Unilever has appointed Kirsten Davies as its new Chief Information Security Officer (CISO). Davies was previously CISO at the Estée Lauder group. An experienced security leader, she has previously led the security function at Siemens, HPE, and more recently, Barclays Africa – where she designed and led the Converged Security function for Barclays Africa (now known as Absa) amidst the bank’s complex separation from Barclays PLC.
Davies also established Barclays’ Converged Security Academy, which guided applicants through a 14-week immersion course to re-skill them for entry level cybersecurity positions – with training spanning cybersecurity, information security, fraud defence, physical and executive security, and forensics/investigations.

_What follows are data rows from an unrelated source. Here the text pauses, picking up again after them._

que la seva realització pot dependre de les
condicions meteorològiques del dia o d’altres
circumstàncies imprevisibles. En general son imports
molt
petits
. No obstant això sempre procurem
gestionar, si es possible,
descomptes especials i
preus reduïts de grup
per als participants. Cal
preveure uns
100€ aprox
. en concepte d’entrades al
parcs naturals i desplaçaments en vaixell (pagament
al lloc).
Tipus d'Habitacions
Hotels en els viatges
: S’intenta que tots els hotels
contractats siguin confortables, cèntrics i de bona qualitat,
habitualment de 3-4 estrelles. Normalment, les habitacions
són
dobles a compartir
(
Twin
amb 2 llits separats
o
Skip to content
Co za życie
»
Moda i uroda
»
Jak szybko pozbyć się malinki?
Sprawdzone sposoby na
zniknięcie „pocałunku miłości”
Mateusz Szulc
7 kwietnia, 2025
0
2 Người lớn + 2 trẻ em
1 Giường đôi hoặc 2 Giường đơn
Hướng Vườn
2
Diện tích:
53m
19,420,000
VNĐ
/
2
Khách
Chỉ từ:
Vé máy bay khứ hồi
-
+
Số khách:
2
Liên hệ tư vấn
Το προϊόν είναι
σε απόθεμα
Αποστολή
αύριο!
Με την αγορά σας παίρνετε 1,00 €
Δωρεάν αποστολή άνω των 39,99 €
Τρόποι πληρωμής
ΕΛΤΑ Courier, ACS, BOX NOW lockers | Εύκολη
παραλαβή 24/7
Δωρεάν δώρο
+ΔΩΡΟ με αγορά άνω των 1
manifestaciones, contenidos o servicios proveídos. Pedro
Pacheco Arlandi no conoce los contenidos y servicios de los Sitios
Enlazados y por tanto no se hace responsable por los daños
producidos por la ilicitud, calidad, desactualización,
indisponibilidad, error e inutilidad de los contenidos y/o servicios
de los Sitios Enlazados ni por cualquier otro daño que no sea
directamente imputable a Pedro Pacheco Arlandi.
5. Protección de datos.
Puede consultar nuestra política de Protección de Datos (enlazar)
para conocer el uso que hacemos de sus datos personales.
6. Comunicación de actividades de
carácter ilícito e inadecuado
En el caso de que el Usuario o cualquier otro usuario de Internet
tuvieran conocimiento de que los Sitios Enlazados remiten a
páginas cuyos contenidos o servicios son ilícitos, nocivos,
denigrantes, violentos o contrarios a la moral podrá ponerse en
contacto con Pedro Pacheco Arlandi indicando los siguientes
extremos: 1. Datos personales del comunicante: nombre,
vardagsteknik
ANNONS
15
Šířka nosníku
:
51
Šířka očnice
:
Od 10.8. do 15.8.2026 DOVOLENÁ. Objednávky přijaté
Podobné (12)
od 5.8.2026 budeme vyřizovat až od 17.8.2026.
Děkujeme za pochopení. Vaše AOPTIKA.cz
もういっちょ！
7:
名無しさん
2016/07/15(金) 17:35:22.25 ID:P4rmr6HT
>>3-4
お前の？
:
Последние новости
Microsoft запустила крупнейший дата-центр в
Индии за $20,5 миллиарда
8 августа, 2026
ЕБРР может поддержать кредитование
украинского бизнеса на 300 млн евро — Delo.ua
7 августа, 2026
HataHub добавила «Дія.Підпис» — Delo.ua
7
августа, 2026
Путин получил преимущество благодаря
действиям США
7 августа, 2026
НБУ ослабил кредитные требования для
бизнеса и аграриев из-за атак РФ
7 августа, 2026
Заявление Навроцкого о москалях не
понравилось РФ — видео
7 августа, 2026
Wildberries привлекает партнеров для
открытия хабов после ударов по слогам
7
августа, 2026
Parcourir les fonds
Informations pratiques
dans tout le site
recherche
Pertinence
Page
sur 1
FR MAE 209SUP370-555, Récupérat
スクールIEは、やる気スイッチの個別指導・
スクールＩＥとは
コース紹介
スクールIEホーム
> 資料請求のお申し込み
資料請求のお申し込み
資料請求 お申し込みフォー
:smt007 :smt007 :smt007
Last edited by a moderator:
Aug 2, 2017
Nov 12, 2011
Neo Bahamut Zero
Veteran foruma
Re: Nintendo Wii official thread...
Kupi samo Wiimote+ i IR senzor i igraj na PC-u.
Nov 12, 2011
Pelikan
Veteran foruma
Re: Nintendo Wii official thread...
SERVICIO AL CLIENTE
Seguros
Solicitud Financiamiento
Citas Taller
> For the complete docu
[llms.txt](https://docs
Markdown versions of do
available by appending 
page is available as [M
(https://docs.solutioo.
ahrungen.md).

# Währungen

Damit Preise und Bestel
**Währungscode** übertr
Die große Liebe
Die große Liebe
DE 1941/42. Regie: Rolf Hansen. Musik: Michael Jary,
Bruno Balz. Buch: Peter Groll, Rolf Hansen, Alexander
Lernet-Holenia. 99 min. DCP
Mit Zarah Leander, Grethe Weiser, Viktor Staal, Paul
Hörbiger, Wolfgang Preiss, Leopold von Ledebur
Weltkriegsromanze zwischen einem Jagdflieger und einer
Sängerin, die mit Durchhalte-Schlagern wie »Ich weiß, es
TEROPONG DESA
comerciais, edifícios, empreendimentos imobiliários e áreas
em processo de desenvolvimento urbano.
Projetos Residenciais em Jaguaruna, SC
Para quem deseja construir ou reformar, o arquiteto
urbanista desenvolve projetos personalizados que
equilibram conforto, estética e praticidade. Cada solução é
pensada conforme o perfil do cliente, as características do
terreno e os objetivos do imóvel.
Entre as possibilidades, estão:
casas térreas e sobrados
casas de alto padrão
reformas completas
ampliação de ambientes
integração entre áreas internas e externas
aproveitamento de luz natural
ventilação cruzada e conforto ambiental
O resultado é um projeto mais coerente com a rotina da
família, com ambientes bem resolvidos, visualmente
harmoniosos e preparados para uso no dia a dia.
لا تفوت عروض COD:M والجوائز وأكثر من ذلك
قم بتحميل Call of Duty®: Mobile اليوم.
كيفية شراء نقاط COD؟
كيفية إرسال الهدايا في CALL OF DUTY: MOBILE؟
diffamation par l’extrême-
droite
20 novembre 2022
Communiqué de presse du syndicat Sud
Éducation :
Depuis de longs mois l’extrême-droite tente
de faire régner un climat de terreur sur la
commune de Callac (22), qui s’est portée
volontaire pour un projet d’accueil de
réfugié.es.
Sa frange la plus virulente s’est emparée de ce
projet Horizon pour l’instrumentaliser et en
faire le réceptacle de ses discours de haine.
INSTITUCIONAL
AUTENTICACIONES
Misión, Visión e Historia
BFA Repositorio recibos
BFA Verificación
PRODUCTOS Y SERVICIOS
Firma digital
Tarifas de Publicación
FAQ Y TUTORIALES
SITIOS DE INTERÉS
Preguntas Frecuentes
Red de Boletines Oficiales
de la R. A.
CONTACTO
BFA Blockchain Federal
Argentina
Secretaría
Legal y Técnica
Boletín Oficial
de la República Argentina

Prior to her role with Barclays, Kirsten Davies served in two capacities at Hewlett Packard Enterprise (HPE): VP & Deputy CISO, and VP for Enterprise Security Strategy, heading up one of four worldwide, strategic customer-facing areas for HPE. During her tenure with HPE, she achieved the first-ever Cyber Security Master Agreement with the German Workers Council, now replicated across HPE’s 20+ Works Councils in EMEA.
A specialist in guiding large-scale global transformation programs focused on cyber and information security, technology, business process, and organisational transformation, Kirsten Davies joins as Unilever CISO as the €50 billion by annual revenues consumer goods company goes through a sweeping digital transformation.
The company has acknowledged it has work to do, warning in its most recent annual report that it is “particularly reliant on third party experts in [the IT infrastructure] space and thus the impact of Covid-19 on their operations also poses a risk for us” adding in the early 2021 report that “cyber threats continue to expand. The business continues to upgrade its resilience programmes to protect its people and assets.”
See also: The evolution of the CISO
Like most companies during the pandemic Unilever has digitalised at a previously unseen pace (opening up potential threat vectors.) As its annual report notes, “increasing digital interactions with customers, suppliers and consumers place ever greater emphasis on the need for secure and reliable IT systems and infrastructure.”
Among areas of rapid digitalisation at Unilever have been a push to use technology for more dynamic adjustments to supply chain movements. As the annual report notes: “As we worked alongside suppliers to respond to the surges and falls in demand across different product categories, the value of data insights, smarter sourcing and more real-time visibility of goods and logistics became very clear. This is a critical focus for us – we’re using increasingly sophisticated digital tools to identify new potential innovation partners, bring new suppliers on board, audit suppliers virtually, and monitor logistics and supply risk in real time.
The events of 2020 also fast-forwarded the shift towards digital ordering and fulfilment. As the March 10, 2021 report notes, online ordering from Unilever’s small retailer servicing apps and web stores surged from roughly 350,000 stores at the end of 2019 to 115,000 new stores ordering online each month in 2020: “By the end of the year, more than 1.4 million stores had moved to our digital small retailer servicing solutions that help in checking inventory and promotions, ordering products and making payments for products purchased.”